### Required work
Copy every line of the data exactly, leaving nothing out.

### Rows

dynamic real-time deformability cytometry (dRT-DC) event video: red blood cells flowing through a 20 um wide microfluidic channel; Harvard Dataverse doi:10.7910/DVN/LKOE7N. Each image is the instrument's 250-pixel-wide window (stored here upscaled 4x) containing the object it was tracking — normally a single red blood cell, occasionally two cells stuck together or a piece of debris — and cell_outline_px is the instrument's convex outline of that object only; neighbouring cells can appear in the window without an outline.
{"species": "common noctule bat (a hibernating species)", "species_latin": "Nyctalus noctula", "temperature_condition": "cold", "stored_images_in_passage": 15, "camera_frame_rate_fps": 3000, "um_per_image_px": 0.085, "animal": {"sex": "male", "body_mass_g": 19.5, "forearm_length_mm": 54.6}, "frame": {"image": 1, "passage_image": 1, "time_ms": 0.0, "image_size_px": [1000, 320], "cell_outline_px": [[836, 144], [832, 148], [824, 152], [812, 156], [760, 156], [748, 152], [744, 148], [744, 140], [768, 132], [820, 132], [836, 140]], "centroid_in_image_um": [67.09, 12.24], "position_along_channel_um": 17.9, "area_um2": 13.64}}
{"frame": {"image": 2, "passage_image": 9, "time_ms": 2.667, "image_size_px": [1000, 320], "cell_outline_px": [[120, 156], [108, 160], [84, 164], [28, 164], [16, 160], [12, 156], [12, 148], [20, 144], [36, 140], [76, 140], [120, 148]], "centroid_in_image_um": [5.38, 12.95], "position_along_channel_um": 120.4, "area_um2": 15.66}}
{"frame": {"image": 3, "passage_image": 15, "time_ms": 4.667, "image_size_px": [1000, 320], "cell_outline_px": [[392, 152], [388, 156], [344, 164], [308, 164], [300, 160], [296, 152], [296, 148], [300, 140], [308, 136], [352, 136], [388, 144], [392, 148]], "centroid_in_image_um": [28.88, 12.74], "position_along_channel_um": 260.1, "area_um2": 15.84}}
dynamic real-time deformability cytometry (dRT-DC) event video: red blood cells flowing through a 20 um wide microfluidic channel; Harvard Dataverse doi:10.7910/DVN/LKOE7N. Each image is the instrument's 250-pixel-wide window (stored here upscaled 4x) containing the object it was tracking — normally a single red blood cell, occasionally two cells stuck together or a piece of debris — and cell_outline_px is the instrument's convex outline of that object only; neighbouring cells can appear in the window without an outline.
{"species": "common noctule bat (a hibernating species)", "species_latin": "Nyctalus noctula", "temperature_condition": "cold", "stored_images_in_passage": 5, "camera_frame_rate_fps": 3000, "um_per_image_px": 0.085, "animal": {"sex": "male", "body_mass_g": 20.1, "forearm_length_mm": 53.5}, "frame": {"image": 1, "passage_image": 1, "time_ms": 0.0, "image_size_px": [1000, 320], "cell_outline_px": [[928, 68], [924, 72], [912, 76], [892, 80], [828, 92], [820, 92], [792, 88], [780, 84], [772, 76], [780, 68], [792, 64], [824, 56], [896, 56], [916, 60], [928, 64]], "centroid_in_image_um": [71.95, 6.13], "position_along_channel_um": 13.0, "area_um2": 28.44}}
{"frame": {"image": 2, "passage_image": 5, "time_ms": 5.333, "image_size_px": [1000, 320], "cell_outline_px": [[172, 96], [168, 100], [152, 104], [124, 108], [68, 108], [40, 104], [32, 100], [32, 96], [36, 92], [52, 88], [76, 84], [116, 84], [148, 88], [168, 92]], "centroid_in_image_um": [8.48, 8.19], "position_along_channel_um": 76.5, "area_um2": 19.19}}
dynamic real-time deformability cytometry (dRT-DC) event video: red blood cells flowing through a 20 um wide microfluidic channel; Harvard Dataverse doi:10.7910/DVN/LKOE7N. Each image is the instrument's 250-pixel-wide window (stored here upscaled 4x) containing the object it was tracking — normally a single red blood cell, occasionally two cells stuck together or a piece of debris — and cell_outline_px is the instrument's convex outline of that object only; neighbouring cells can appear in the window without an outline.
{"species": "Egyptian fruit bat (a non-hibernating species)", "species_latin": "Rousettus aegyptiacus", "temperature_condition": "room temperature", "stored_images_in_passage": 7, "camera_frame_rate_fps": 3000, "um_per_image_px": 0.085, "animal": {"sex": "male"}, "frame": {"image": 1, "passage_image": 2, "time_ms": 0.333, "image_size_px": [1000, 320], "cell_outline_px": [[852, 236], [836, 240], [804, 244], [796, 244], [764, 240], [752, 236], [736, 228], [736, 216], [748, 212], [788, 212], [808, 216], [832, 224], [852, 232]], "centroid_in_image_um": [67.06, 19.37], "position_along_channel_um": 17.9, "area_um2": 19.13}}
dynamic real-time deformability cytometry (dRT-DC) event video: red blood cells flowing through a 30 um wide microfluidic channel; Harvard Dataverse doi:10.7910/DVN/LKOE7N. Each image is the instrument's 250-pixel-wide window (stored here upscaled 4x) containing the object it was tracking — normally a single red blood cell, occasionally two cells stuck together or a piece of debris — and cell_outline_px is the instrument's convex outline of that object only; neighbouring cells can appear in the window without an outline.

### Correct response
dynamic real-time deformability cytometry (dRT-DC) event video: red blood cells flowing through a 20 um wide microfluidic channel; Harvard Dataverse doi:10.7910/DVN/LKOE7N. Each image is the instrument's 250-pixel-wide window (stored here upscaled 4x) containing the object it was tracking — normally a single red blood cell, occasionally two cells stuck together or a piece of debris — and cell_outline_px is the instrument's convex outline of that object only; neighbouring cells can appear in the window without an outline.
{"species": "common noctule bat (a hibernating species)", "species_latin": "Nyctalus noctula", "temperature_condition": "cold", "stored_images_in_passage": 15, "camera_frame_rate_fps": 3000, "um_per_image_px": 0.085, "animal": {"sex": "male", "body_mass_g": 19.5, "forearm_length_mm": 54.6}, "frame": {"image": 1, "passage_image": 1, "time_ms": 0.0, "image_size_px": [1000, 320], "cell_outline_px": [[836, 144], [832, 148], [824, 152], [812, 156], [760, 156], [748, 152], [744, 148], [744, 140], [768, 132], [820, 132], [836, 140]], "centroid_in_image_um": [67.09, 12.24], "position_along_channel_um": 17.9, "area_um2": 13.64}}
{"frame": {"image": 2, "passage_image": 9, "time_ms": 2.667, "image_size_px": [1000, 320], "cell_outline_px": [[120, 156], [108, 160], [84, 164], [28, 164], [16, 160], [12, 156], [12, 148], [20, 144], [36, 140], [76, 140], [120, 148]], "centroid_in_image_um": [5.38, 12.95], "position_along_channel_um": 120.4, "area_um2": 15.66}}
{"frame": {"image": 3, "passage_image": 15, "time_ms": 4.667, "image_size_px": [1000, 320], "cell_outline_px": [[392, 152], [388, 156], [344, 164], [308, 164], [300, 160], [296, 152], [296, 148], [300, 140], [308, 136], [352, 136], [388, 144], [392, 148]], "centroid_in_image_um": [28.88, 12.74], "position_along_channel_um": 260.1, "area_um2": 15.84}}
dynamic real-time deformability cytometry (dRT-DC) event video: red blood cells flowing through a 20 um wide microfluidic channel; Harvard Dataverse doi:10.7910/DVN/LKOE7N. Each image is the instrument's 250-pixel-wide window (stored here upscaled 4x) containing the object it was tracking — normally a single red blood cell, occasionally two cells stuck together or a piece of debris — and cell_outline_px is the instrument's convex outline of that object only; neighbouring cells can appear in the window without an outline.
{"species": "common noctule bat (a hibernating species)", "species_latin": "Nyctalus noctula", "temperature_condition": "cold", "stored_images_in_passage": 5, "camera_frame_rate_fps": 3000, "um_per_image_px": 0.085, "animal": {"sex": "male", "body_mass_g": 20.1, "forearm_length_mm": 53.5}, "frame": {"image": 1, "passage_image": 1, "time_ms": 0.0, "image_size_px": [1000, 320], "cell_outline_px": [[928, 68], [924, 72], [912, 76], [892, 80], [828, 92], [820, 92], [792, 88], [780, 84], [772, 76], [780, 68], [792, 64], [824, 56], [896, 56], [916, 60], [928, 64]], "centroid_in_image_um": [71.95, 6.13], "position_along_channel_um": 13.0, "area_um2": 28.44}}
{"frame": {"image": 2, "passage_image": 5, "time_ms": 5.333, "image_size_px": [1000, 320], "cell_outline_px": [[172, 96], [168, 100], [152, 104], [124, 108], [68, 108], [40, 104], [32, 100], [32, 96], [36, 92], [52, 88], [76, 84], [116, 84], [148, 88], [168, 92]], "centroid_in_image_um": [8.48, 8.19], "position_along_channel_um": 76.5, "area_um2": 19.19}}
dynamic real-time deformability cytometry (dRT-DC) event video: red blood cells flowing through a 20 um wide microfluidic channel; Harvard Dataverse doi:10.7910/DVN/LKOE7N. Each image is the instrument's 250-pixel-wide window (stored here upscaled 4x) containing the object it was tracking — normally a single red blood cell, occasionally two cells stuck together or a piece of debris — and cell_outline_px is the instrument's convex outline of that object only; neighbouring cells can appear in the window without an outline.
{"species": "Egyptian fruit bat (a non-hibernating species)", "species_latin": "Rousettus aegyptiacus", "temperature_condition": "room temperature", "stored_images_in_passage": 7, "camera_frame_rate_fps": 3000, "um_per_image_px": 0.085, "animal": {"sex": "male"}, "frame": {"image": 1, "passage_image": 2, "time_ms": 0.333, "image_size_px": [1000, 320], "cell_outline_px": [[852, 236], [836, 240], [804, 244], [796, 244], [764, 240], [752, 236], [736, 228], [736, 216], [748, 212], [788, 212], [808, 216], [832, 224], [852, 232]], "centroid_in_image_um": [67.06, 19.37], "position_along_channel_um": 17.9, "area_um2": 19.13}}
dynamic real-time deformability cytometry (dRT-DC) event video: red blood cells flowing through a 30 um wide microfluidic channel; Harvard Dataverse doi:10.7910/DVN/LKOE7N. Each image is the instrument's 250-pixel-wide window (stored here upscaled 4x) containing the object it was tracking — normally a single red blood cell, occasionally two cells stuck together or a piece of debris — and cell_outline_px is the instrument's convex outline of that object only; neighbouring cells can appear in the window without an outline.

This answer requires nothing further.